Alvi and The Immigration Rules

We write about the Supreme Court Judgment on 18th July (see our earlier article here LINK) in the case of R(Alvi) v Secretary of State for the Home Department, in whichthe Court found that “any UK immigration requirement which, if not satisfied by the migrant, would lead to an application for leave to remain or enter being refused, is a ‘rule’ within the meaning of Section 3(2) of 1971 Immigration Act.”

Following the decision in Alvi, the UKBA issued a Statement of Changes on 20 July 2012. The Statement encompassed immigration requirements in place since 1994, which until that point were only to be found in UKBA guidance notes.

The effect of Alvi is that any proposed changes or introductions by UKBA must be reviewed and sanctioned by Parliament before being incorporated into the Immigration Rules – the Statement of 20 July serves as an illustration of UKBA’s observance of the Court’s ruling.

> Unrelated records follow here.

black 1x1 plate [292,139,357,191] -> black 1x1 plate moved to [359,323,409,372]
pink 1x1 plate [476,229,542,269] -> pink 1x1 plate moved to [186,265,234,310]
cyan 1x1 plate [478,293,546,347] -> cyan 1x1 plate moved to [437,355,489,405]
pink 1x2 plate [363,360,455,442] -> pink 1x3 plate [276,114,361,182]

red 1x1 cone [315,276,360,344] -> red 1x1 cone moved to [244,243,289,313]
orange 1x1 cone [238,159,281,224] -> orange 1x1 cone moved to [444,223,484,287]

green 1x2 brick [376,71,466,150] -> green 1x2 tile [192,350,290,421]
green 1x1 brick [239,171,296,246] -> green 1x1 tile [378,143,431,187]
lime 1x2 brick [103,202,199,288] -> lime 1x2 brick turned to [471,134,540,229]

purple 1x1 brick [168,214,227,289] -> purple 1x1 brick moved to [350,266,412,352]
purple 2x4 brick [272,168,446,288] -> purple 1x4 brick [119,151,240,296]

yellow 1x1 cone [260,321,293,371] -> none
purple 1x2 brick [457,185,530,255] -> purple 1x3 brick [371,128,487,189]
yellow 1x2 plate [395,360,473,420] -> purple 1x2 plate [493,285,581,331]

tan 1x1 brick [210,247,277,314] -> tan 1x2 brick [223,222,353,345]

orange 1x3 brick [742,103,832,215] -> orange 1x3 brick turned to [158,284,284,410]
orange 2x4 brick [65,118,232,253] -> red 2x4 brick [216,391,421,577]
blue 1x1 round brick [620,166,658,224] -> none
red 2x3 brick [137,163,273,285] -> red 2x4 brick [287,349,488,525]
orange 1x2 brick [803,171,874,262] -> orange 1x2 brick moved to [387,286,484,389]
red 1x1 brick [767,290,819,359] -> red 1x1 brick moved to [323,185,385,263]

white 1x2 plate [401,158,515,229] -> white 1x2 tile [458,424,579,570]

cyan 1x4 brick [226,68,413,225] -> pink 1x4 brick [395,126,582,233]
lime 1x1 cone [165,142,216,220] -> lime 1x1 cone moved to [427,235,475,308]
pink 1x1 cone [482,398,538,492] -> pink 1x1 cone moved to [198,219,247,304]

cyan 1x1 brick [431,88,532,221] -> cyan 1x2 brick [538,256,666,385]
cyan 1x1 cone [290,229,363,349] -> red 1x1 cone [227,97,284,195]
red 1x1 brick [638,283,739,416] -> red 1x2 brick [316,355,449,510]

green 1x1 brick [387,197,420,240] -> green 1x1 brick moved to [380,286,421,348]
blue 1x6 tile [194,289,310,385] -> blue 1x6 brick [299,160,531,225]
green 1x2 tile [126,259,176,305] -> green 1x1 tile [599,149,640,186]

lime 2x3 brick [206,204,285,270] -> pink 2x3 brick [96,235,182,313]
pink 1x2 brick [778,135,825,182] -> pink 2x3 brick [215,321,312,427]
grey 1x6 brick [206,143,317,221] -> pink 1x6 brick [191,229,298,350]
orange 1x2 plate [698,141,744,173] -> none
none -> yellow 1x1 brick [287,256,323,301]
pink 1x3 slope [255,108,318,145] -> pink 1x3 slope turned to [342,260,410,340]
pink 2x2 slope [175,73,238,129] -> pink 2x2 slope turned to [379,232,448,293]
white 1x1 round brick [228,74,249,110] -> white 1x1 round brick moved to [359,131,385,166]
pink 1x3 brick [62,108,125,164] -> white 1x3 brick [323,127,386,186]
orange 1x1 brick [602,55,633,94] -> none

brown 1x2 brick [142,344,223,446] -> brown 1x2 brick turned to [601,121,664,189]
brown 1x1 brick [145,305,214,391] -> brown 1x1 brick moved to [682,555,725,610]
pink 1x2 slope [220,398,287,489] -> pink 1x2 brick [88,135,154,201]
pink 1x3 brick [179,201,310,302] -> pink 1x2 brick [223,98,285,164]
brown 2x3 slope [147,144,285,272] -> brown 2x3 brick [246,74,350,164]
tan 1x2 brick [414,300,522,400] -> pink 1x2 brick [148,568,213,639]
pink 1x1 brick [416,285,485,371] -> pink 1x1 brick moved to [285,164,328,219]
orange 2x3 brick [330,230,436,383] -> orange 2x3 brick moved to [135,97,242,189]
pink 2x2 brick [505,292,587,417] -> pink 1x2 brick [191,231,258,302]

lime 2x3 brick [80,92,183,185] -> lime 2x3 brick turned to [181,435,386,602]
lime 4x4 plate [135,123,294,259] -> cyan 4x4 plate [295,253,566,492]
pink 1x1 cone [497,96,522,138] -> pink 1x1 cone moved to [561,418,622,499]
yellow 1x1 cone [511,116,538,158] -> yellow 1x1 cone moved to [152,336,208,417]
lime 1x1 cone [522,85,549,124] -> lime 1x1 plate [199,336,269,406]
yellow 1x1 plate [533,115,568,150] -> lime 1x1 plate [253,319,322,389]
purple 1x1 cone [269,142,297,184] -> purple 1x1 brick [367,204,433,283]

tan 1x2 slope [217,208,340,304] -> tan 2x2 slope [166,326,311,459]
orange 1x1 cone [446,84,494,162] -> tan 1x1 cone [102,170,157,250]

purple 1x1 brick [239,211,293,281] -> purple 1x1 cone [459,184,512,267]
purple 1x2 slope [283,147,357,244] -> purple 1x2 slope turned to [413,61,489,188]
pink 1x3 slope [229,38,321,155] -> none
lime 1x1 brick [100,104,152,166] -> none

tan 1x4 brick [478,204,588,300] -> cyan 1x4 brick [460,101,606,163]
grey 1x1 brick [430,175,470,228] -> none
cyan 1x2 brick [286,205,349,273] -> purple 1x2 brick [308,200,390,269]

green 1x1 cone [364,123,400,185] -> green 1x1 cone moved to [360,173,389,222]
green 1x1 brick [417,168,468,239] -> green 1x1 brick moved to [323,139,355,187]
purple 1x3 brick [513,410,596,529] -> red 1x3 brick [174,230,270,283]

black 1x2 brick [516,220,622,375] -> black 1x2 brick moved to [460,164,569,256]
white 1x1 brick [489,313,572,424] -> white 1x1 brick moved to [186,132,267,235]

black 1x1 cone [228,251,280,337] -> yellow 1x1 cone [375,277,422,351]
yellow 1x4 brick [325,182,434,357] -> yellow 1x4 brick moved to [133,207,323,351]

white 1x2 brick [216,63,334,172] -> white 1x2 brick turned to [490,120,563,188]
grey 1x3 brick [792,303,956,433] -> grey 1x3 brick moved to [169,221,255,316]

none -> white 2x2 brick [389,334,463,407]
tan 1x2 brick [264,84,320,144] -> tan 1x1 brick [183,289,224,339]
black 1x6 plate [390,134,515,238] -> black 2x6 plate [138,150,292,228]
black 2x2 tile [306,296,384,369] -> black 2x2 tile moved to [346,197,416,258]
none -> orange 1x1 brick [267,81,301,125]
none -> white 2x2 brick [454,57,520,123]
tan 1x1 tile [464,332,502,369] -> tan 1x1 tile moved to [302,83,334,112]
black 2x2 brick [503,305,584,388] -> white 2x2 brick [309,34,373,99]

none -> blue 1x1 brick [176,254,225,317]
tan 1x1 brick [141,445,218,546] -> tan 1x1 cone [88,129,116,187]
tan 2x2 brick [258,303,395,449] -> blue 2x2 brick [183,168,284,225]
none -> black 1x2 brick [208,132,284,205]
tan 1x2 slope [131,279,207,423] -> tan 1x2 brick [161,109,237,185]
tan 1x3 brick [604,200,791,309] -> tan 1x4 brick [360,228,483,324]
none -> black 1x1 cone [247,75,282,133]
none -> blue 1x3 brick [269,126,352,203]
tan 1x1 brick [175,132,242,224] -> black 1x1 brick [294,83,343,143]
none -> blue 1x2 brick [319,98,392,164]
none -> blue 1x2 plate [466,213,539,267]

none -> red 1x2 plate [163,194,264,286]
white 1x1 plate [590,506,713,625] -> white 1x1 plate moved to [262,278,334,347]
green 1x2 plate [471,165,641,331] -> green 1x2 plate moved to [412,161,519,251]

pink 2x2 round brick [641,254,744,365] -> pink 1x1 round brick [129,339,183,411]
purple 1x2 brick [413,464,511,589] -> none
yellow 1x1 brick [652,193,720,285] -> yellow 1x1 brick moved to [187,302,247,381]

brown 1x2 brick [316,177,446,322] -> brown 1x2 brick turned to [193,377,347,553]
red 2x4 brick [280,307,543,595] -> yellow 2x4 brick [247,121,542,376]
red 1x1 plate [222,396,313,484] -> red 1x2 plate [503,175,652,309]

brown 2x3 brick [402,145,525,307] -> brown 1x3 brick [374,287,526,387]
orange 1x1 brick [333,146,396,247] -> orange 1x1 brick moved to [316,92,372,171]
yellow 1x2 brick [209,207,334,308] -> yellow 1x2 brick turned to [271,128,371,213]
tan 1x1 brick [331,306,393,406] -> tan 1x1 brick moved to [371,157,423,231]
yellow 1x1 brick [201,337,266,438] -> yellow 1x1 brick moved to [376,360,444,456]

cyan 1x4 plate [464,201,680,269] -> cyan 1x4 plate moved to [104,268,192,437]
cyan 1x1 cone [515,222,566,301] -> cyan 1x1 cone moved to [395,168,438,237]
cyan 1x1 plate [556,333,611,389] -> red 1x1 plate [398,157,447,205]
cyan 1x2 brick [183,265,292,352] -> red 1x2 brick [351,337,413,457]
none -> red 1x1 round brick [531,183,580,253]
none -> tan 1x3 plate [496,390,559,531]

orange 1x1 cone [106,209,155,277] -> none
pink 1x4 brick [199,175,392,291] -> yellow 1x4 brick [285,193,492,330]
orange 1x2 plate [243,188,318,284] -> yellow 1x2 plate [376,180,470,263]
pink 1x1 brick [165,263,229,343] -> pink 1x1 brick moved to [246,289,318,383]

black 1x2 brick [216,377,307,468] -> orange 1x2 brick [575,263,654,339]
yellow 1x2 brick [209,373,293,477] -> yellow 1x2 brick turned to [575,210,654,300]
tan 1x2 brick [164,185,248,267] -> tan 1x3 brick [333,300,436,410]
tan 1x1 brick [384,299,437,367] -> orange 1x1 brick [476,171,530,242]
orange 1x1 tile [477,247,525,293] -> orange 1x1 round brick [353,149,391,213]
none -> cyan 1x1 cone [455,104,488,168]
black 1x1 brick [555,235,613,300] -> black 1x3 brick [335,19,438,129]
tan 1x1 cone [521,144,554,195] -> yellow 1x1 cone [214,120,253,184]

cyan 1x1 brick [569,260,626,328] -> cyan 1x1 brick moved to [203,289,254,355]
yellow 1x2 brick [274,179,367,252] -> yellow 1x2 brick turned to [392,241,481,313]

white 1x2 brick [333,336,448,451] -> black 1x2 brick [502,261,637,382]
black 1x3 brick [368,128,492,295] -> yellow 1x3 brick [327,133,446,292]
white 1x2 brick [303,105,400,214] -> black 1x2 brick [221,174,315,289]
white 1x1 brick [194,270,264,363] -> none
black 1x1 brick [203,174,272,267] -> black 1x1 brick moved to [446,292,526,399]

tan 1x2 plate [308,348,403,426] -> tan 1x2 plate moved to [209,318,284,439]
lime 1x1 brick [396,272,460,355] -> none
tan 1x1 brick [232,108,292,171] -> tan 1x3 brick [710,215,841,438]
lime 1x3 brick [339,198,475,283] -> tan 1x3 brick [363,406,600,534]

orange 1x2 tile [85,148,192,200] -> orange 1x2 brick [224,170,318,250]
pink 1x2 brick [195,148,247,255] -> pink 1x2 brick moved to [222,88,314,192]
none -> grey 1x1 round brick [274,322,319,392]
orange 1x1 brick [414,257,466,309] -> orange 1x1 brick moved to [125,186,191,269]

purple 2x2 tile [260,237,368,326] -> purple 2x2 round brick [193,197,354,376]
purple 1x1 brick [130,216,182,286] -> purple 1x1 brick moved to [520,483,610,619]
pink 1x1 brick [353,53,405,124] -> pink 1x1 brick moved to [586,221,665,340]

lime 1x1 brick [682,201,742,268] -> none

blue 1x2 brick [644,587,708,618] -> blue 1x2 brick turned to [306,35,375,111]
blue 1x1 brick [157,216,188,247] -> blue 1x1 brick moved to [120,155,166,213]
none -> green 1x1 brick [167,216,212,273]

Unfortunately whilst the July Statement, implemented UKBA guidance into the Immigration Rules there were some omissions.  As a result, the Border Agency issued a further Statement on 5 September 2012. The changes contained therein were applicable the following day.

The key aspect of the specific post “Alvi” guidance issued to UKBA caseworkers is that applications pending will be determined by “applying the Immigration Rules, as amended on 20 July and 6 September 2012, in force on the date the application is decided”.

In cases decided pre-20 July, in which there is now an appeal or judicial review pending, the guidance advises caseworkers that if there is evidence that applicants met the rules as they were prior to the July changes, then the decision to refuse should be withdrawn and the application reconsidered.

Applications which were refused and which are now appeal or judicial review time barred will not be reconsidered.